By: Valerie Montague
Photo credits: Domonique Jenkins
Girl Scouts Beyond Bars troop members visited two local universities last week and left excited about the possibility of going to college. At Stevenson University’s Owings Mills campus, the middle and high school Girl Scouts visited classrooms, athletic facilities, study lounges, and dorms. They enjoyed lunch in a campus cafeteria with a wide array of choices — from pizza and burgers to jerk chicken and all kinds of salads. Stevenson senior Raven Belford and junior Revae Boykins gave a comprehensive tour, making the Girl Scouts feel welcome and sharing their insights about college life. Both young women were engaging, knowledgeable and relatable.
“I LIKE this college!” said one of the Girl Scouts toward the end of the tour, as others nodded in agreement. Receiving Stevenson backpacks and T-shirts made them feel even more a part of the college community.
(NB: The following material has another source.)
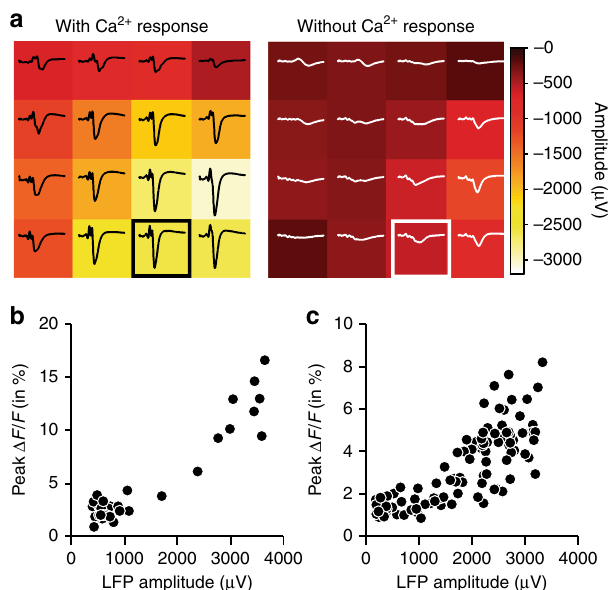
Fig. 4 Relationship between local fi eld potential (LFP) and Ca 2 + transients. a Comparison of LFP amplitudes across the array in trials where Ca 2 + transients were observed (left; 10 trials) or not observed (right; 13 trials, only trials with LFP response amplitudes < − 500 µ V are included); amplitudes (heatmap) and traces are trial averages; channel 15 (where Ca 2 + data was acquired) is highlighted. Data from experiment shown in Fig. 3c – e. b , c Correlation between LFP and Ca 2 + peak amplitude per trial; trials with LFP responses < − 400 µ V are included. Calcium signal amplitudes are derived from two different animals; representative experimental data for b (37 trials included) is shown in Fig. 3, representative data for c (100 trials included) is shown in Supplementary Fig. activity, we used a single electrical pulse (300 μ s, 1 mA) delivered to the contralateral whisker pad. Fields-of-view (FOVs) of ~ 50 μ m × 100 μ m were imaged at ~ 10 Hz in frame-scan mode. Each FOV, including multiple neuronal cell bodies, was imaged con- tinuously for ~ 250 s. During this time, we delivered 50 stimuli at an interval of 5 s. An example FOV is shown in Fig. 3c; neuronal cell bodies (labeled n1 – n7) are brighter than the surrounding neuropil; the FOV also contains a vessel (black) with adjacent astrocyte labeled both with OGB1 and SR101 (yellow). Stimulus- induced calcium increases were observed in neuronal cell bodies and neuropil for some of the stimulus trials (labeled by asterisks in Fig. 3d; recordings of all six trials in Supplementary Movie 1).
The girls left Stevenson very impressed by the school’s people and facilities.
The Girl Scouts Beyond Bars program was designed to give girls a chance to maintain and strengthen relationships with their mothers, who are incarcerated at the Maryland Correctional Institution for Women. In addition to troop meetings held at the prison, the program offers other troop activities, such as camping and this college tour.
Girls’ guardians were also invited to join the tour. One guardian (a troop member’s grandmother) commented she was more certain than before that her granddaughter should aspire to attend college, saying, “She should definitely go to a place like this.”
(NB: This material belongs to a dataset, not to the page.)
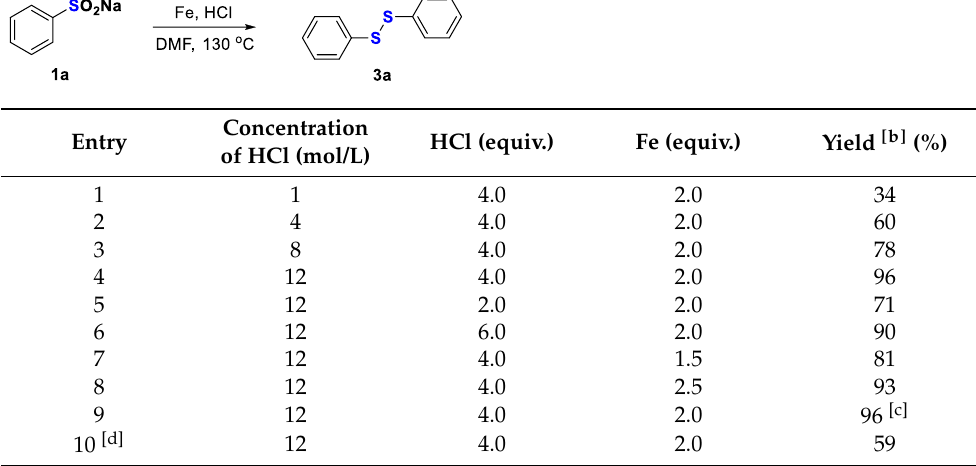
Table 4. Scope of sodium arylsulfinates to diaryl disulfides [a,b]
From Stevenson, the group travelled to Baltimore to Notre Dame University of Maryland, for a campus tour and information session. A highlight of the tour was the school’s nursing simulation lab, with its computerized mannequins that mimic symptoms, giving students more realistic training in patient care. Then, Admissions Counselor Danielle Jordan explained steps for selecting a college, the application process, and various types of financial aid. She noted that through grants, scholarships, work-study and loans, almost all Notre Dame students receive financial aid to help cover the school’s $40,000 tuition.
The feedback from those who attended the tour was so positive that the Beyond Bars program is likely to arrange visits to other local institutions of higher learning in the years to come. We hope that future tours go as well as this first one did!